When preparing for an effective Union-level coordinated response which should entail the gradual development of the EU-SCICF by exercising the power envisaged in the future Regulation of the European Parliament and of the Council on digital operational resilience for the financial sector (hereinafter ‘DORA’), the European Supervisory Authorities (ESAs), acting through the Joint Committee, and together with the European Central Bank (ECB), the European Systemic Risk Board (ESRB) and relevant national authorities, and in consultation with the European Union Agency for Network and Information Security and the Commission where considered necessary, should consider including in the envisaged preparation for the EU-SCICF at least the following aspects:

(a)

analysis of the resource requirements for effective development of the EU-SCICF;

(b)

developing crisis management and contingency exercises involving cyberattack scenarios with a view to developing communication channels;

(c)

development of a common vocabulary;

(d)

development of a coherent cyber incident classification;

(e)

establishment of secure and reliable information sharing channels, including back-up systems;

(f)

establishment of points of contact;

(g)

address confidentiality in information sharing;

(h)

collaboration and information sharing initiatives with financial sector cyber intelligence;

(i)

development of effective activation and escalation processes through situational awareness;

(j)

clarification of the responsibilities of framework participants;

(k)

development of interfaces for cross-sectoral and, where relevant, third country coordination;

(l)

ensuring coherent communication by relevant authorities with the public to preserve confidence;

(m)

establishment of predefined communication lines for timely communication;

(n)

performance of appropriate framework testing exercises, including cross-jurisdictional testing and third country coordination, and assessments which result in lessons learned and framework evolution;

(o)

ensuring effective communication and countermeasures against disinformation.

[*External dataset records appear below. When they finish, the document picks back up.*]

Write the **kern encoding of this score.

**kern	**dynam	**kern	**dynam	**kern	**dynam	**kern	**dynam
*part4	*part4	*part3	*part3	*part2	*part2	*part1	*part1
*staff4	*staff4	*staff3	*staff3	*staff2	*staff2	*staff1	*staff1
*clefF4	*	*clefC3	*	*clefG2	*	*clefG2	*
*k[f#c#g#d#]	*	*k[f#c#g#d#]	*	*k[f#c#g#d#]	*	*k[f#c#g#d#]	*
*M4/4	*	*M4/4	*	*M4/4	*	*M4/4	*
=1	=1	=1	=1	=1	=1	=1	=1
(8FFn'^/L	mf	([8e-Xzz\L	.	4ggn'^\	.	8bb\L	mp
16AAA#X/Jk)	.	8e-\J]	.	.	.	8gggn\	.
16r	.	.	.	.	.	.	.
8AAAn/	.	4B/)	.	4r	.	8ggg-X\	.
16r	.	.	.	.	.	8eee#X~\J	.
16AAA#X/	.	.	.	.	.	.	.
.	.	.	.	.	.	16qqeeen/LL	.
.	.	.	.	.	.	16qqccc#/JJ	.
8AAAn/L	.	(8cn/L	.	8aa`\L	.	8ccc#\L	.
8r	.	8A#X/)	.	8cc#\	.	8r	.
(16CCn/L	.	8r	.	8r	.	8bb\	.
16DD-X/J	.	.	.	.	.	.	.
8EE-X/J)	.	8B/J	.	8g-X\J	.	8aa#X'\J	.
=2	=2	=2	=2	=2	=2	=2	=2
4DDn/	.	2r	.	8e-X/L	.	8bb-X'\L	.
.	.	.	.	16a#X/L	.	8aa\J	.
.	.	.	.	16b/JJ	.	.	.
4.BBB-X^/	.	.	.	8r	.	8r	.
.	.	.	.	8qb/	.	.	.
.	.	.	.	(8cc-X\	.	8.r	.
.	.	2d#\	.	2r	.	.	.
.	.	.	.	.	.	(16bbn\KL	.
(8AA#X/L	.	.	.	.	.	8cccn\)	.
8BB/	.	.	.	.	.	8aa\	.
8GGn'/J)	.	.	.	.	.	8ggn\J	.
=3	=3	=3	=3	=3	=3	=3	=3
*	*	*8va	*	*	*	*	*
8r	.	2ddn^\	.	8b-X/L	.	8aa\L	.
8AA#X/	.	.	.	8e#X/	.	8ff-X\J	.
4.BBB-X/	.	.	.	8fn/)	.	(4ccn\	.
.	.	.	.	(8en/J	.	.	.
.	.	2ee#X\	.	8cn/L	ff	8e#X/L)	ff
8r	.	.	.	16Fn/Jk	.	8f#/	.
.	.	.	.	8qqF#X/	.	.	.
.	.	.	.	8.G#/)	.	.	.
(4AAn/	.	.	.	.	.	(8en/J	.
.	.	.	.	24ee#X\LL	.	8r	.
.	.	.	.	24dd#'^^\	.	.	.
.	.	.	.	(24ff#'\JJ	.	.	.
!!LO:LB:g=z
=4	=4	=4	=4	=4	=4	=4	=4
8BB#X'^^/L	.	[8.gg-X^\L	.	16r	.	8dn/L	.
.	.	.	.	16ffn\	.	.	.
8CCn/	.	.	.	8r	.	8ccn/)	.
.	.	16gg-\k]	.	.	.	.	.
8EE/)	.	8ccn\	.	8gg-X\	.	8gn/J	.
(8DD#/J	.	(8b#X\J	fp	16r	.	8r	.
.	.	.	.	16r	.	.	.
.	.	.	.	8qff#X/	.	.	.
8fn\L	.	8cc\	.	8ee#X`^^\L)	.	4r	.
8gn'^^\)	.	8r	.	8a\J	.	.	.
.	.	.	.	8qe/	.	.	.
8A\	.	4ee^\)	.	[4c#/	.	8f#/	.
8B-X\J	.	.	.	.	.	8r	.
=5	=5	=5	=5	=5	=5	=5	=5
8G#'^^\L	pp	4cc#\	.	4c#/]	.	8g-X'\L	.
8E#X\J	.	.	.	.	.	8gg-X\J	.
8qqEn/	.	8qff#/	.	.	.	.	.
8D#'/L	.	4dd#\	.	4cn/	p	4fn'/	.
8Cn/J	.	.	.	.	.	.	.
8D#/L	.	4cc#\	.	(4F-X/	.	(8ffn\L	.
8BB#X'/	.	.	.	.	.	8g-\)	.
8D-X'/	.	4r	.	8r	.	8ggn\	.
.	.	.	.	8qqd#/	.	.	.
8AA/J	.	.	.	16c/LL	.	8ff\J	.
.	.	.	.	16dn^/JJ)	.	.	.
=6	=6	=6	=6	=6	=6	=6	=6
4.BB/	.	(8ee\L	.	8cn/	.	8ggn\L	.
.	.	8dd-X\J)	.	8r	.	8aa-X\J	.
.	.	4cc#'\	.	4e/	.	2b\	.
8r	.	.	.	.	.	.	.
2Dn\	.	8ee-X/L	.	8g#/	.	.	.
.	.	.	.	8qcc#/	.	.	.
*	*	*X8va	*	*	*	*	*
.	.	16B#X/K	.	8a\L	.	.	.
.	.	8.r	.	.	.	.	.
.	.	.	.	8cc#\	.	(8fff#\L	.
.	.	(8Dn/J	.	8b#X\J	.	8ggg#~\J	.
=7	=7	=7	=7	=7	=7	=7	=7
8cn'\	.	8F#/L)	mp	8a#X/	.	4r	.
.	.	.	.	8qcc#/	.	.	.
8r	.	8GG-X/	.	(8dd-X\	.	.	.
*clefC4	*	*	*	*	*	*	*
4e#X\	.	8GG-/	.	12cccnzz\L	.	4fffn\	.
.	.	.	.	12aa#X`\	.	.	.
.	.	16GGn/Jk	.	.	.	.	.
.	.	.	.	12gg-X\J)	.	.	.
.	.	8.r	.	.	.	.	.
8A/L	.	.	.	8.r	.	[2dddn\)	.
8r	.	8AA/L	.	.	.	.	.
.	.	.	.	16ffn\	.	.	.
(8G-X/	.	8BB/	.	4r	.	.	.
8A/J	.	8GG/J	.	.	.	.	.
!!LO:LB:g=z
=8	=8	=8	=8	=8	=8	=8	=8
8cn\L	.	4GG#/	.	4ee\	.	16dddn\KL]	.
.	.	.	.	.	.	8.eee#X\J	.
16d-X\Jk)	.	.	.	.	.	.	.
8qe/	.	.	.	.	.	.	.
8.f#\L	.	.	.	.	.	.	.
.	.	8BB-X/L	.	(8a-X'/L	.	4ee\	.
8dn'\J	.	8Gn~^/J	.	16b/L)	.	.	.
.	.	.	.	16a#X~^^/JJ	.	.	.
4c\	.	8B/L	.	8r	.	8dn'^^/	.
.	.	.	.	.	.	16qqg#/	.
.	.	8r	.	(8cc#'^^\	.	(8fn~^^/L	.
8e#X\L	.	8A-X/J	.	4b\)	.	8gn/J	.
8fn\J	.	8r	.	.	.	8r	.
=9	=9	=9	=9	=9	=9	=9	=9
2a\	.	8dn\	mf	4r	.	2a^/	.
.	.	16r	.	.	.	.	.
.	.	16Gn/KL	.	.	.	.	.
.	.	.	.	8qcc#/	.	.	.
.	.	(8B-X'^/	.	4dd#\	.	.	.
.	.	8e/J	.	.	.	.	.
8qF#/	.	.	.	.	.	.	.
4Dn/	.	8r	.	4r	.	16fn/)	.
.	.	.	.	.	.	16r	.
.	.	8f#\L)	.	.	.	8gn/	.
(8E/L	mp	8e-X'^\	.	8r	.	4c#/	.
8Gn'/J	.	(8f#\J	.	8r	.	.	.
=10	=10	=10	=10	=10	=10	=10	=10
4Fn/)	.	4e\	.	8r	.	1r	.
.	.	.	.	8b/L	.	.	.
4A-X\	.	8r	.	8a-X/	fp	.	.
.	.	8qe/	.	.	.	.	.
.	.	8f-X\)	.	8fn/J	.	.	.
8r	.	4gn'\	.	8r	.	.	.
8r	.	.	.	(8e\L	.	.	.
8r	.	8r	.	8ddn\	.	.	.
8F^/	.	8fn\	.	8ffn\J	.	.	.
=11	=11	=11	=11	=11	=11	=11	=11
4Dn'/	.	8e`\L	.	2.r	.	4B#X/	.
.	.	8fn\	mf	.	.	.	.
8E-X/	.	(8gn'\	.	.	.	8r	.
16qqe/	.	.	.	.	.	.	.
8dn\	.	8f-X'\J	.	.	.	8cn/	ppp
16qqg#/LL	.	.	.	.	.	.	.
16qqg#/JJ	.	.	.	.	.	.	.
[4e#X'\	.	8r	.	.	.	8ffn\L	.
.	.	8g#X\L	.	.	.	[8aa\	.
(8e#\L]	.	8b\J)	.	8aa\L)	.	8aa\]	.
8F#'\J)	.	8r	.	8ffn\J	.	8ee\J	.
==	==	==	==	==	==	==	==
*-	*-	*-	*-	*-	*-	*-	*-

Recommendation B – Establishment of points of contact of the EU-SCICF

For Recommendation B, the following compliance criteria are specified.

1.

The ESAs, the ECB and each Member State among their relevant national authorities should agree on a common approach to sharing and keeping updated the list of designated points of contact of the EU-SCICF.

2.

The designation of the point of contact should be assessed taking into account the designated single point of contact under Directive (EU) 2016/1148 that Member States have established in respect of the security of network and information systems to ensure cross-border cooperation with other Member States and with the Network and Information Systems Cooperation Group.

Recommendation C – Changes to the Union legal framework

For Recommendation C, the following compliance criterion is specified.

The Commission should consider whether any measures, including changes to relevant Union legislation, are needed as a result of the analysis carried out in accordance with Recommendation A to ensure that the ESAs, through the Joint Committee and together with the ECB, the ESRB and relevant national authorities, can develop the EU-SCICF in accordance with sub-Recommendation A(1) and to ensure that the ESAs, the ECB, the ESRB and the relevant national authorities, as well as other authorities can engage in coordination actions and exchange of information that is sufficiently detailed and consistent to support an effective EU-SCICF.